■ WRITTEN TASK A: According to the Cumbernauld News archive piece, for how long had the blocked-drain smell been bothering the tenants?

From the archives

JUBILEE BROWNIES: Local Brownies enjoyed a Jubilee gathering at Palacerigg Country Park in 2002. (Picture by Alan Murray, ref. 4348)
JUBILEE BROWNIES: Local Brownies enjoyed a Jubilee gathering at Palacerigg Country Park in 2002. (Picture by Alan Murray, ref. 4348)

A look through the files of the Cumbernauld News

This week in 2004

SEWAGE SMELL: Tenants in Cumbernauld’s Tarbolton Road were furious at a “revolting” odour from a blocked drain outside their flats. They complained it had been making their lives a misery for three weeks, during which time no action had apparently been taken. Resident Kim Purdon said: “It’s really embarrassing having anyone in your house. You have to apologise for the smell,” She said both the council and Scottish Water had sent inspectors, who agreed the smell was outrageous – but who both insisted it was not their responsibility. Scottish Water said it was the responsibility of the owner of the block of flats. Owners Cumbernauld Housing Partnership said the first they had heard of the problem was when they got a message on their answering machine after returning from the Fair Holiday, and that it was surprising that ‘not one’ resident had been in touch before. Inspectors had been sent to see if the problem was coming from a part of the sewer they were responsible for.

■ MATERIAL FOR THIS EXERCISE:
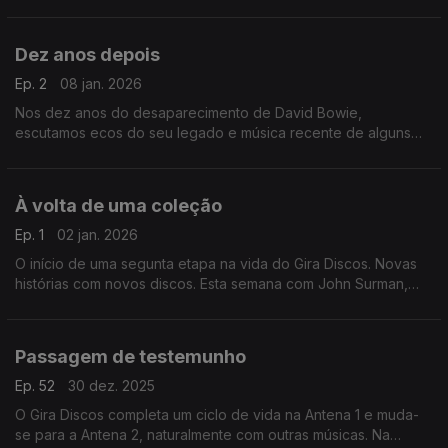
onde escutamos música originbal e peças gravadas que usou
no seu cinema.
Dez anos depois
Ep. 2
08 jan. 2026
Nos dez anos do desaparecimento de David Bowie,
escutamos ecos do seu legado e música recente de alguns
colaboradores seus. Ouvimos Philip Glass, Maria Schneider ou
Donny McCaslin, entre outros.
À volta de uma coleção
Ep. 1
02 jan. 2026
O início de uma segunta etapa na vida do Gira Discos. Novas
histórias com novos discos. Esta semana com John Surman,
Anja Lechner, Nina Simone, Valentin Silvestrov ou Brian Eno,
entre outros.
Passagem de testemunho
Ep. 52
30 dez. 2025
O Gira Discos completa um ciclo de vida na Antena 1 e muda-
se para a Antena 2, naturalmente com outras músicas. Na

■ WRITTEN TASK B: Please copy every line of the entries above exactly, leaving the pictures out.

■ EXPECTED ANSWER A: Three weeks.

■ EXPECTED ANSWER B:
onde escutamos música originbal e peças gravadas que usou
no seu cinema.
Dez anos depois
Ep. 2
08 jan. 2026
Nos dez anos do desaparecimento de David Bowie,
escutamos ecos do seu legado e música recente de alguns
colaboradores seus. Ouvimos Philip Glass, Maria Schneider ou
Donny McCaslin, entre outros.
À volta de uma coleção
Ep. 1
02 jan. 2026
O início de uma segunta etapa na vida do Gira Discos. Novas
histórias com novos discos. Esta semana com John Surman,
Anja Lechner, Nina Simone, Valentin Silvestrov ou Brian Eno,
entre outros.
Passagem de testemunho
Ep. 52
30 dez. 2025
O Gira Discos completa um ciclo de vida na Antena 1 e muda-
se para a Antena 2, naturalmente com outras músicas. Na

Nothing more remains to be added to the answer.